(Reuters) - Venezuela’s state-run company oil company, PDVSA, hit by U.S. sanctions on Monday, ordered customers with tankers waiting to load Venezuelan crude bound for the United States to pay for the cargoes before they depart, three sources with knowledge of the decision told Reuters.
U.S. President Donald Trump’s administration, in a move aimed at limiting embattled President Nicolas Maduro’s access to oil revenues, stopped PDVSA from collecting the proceeds of oil exported to U.S. customers, while freezing assets of PDVSA’s units, including U.S. refining arm Citgo Petroleum Corp.
Maduro, whose authority is being challenged by the self-proclaimed president and head of the congress, Juan Guaido, said earlier his government would start legal action to protect Citgo. He did not mention if PDVSA planned changes to its exports.
“They are not allowing tankers bound for Valero, Citgo and Chevron to leave Venezuelan ports if not prepaid,” a PDVSA source said, referring to a decision by the company’s trade and supply division.
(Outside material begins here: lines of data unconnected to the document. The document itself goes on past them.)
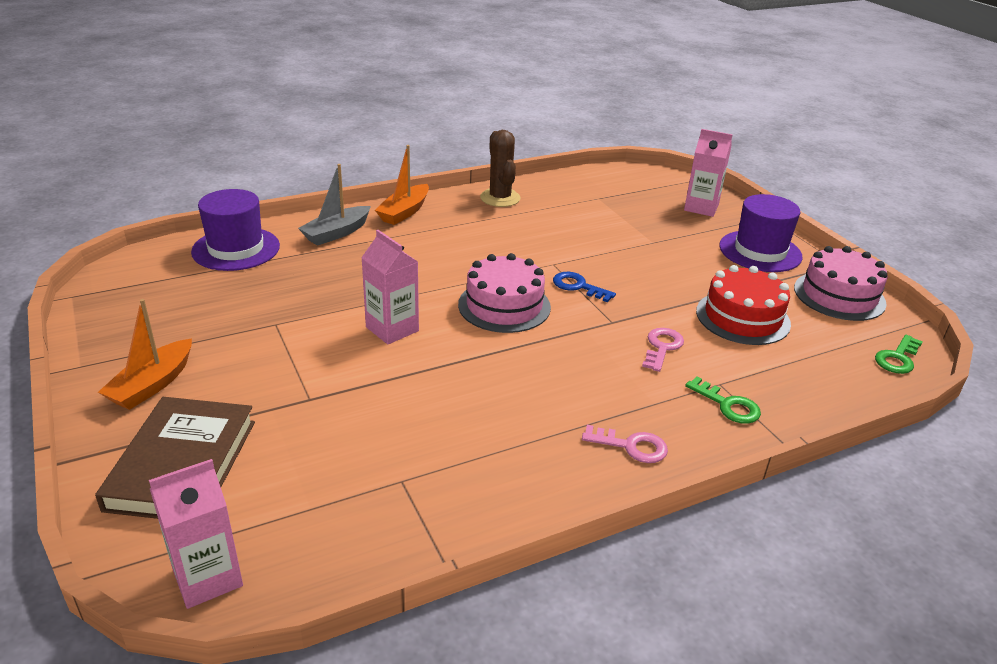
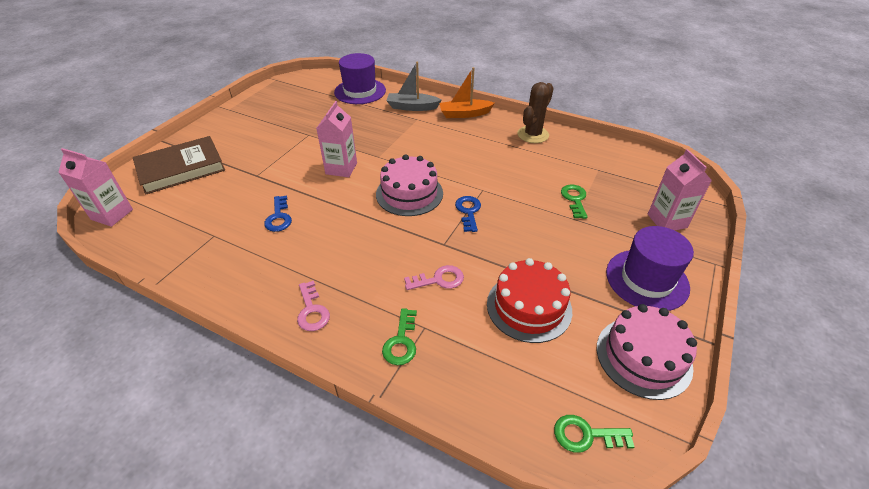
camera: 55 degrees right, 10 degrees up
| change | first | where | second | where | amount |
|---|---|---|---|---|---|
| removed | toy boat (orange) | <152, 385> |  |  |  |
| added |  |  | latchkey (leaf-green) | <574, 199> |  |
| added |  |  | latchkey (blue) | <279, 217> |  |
Venezuela exports about 500,000 barrels per day (bpd) of crude to the United States. Citgo, Valero Energy Corp and Chevron Corp are the three largest buyers of Venezuelan crude in the United States.
Valero said it planned to “comply with the sanctions” and diversify oil purchases to reduce the impact on its business.
“Valero will continue to support the Administration and will provide officials with relevant information that will help the U.S. refining system to function efficiently,” it said in a statement.
Refining firm Phillips 66, another buyer of Venezuelan oil until last year, said it expected to be able to obtain alternative crude grades and “mitigate any disruption in crude supply for our operations.”
Traders and shippers with tankers anchored around Venezuelan ports said they saw no clear way for U.S. customers to pay for Venezuelan crude after sanctions, even if payments are intended to be made before loading.
According to the new sanctions, any proceeds from Venezuelan crude exported to U.S. companies will stay in special bank accounts in the United States.
The trading sources said they feared the European Union may follow with similar measures freezing PDVSA’s accounts in Europe.
Several years ago, PDVSA moved its bank accounts that receive money from oil exports mainly to China. It also has accounts in Europe. But U.S. firms willing to transfer money to those foreign accounts still need to find correspondent banks in the United States willing to authorize the transactions, which is difficult because of sanctions.